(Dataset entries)
• • • • • • •

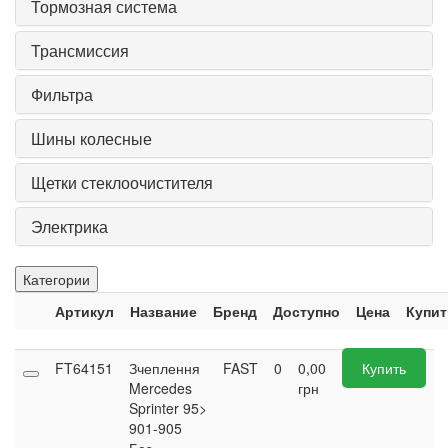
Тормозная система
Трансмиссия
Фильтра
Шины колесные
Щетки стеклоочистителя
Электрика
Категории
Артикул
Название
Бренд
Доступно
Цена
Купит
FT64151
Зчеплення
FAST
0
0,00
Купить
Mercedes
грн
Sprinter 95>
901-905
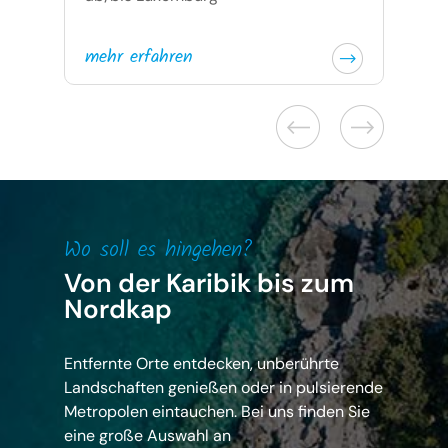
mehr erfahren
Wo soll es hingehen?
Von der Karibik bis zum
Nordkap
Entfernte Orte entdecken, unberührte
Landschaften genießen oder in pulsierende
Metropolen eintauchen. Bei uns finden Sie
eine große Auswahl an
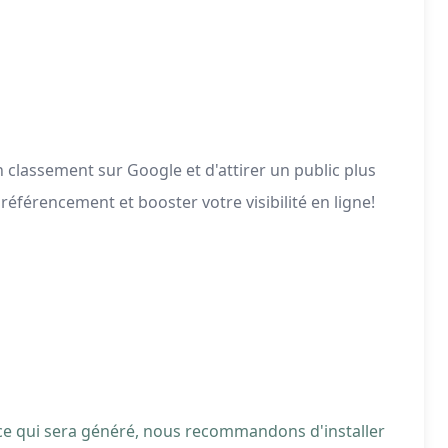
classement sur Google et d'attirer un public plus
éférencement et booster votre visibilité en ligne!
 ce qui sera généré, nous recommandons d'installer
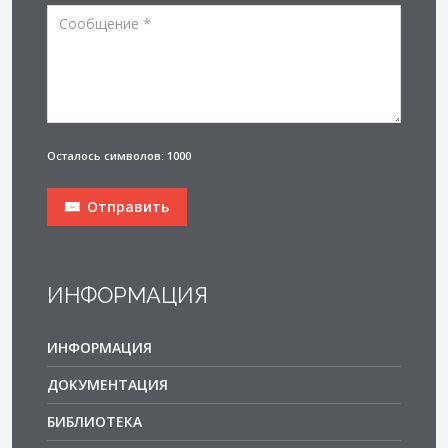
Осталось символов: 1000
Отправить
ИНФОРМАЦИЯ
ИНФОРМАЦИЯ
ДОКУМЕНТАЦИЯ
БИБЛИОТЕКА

• • • • • • •

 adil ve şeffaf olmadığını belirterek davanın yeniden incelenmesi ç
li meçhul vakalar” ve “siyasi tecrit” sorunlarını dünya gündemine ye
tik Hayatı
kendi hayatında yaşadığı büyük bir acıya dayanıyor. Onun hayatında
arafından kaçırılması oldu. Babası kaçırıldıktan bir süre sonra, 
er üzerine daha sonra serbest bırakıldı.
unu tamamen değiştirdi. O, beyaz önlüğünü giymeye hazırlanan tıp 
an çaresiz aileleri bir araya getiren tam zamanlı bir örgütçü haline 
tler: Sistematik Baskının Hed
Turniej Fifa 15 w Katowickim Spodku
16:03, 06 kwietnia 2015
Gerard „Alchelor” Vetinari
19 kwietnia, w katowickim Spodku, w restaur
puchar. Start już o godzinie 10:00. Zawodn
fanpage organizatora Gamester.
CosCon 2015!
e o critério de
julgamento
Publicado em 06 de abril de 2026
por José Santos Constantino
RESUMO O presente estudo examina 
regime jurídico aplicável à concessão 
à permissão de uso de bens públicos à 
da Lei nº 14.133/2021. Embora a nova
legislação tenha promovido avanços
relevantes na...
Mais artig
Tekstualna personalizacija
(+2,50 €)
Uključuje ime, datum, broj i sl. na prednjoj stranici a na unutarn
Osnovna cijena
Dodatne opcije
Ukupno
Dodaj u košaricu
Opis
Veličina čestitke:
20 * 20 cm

• • • • • • •

▸ WHAT IS BEING ASKED:
Take the line above containing "arafından kaçırılması oldu.", the line containing "puchar. Start już o godzinie 10:00. Zawodn", and all lines in between, and copy them exactly without anything else.

▸ RESULT OF THIS EXERCISE:
arafından kaçırılması oldu. Babası kaçırıldıktan bir süre sonra, 
er üzerine daha sonra serbest bırakıldı.
unu tamamen değiştirdi. O, beyaz önlüğünü giymeye hazırlanan tıp 
an çaresiz aileleri bir araya getiren tam zamanlı bir örgütçü haline 
tler: Sistematik Baskının Hed
Turniej Fifa 15 w Katowickim Spodku
16:03, 06 kwietnia 2015
Gerard „Alchelor” Vetinari
19 kwietnia, w katowickim Spodku, w restaur
puchar. Start już o godzinie 10:00. Zawodn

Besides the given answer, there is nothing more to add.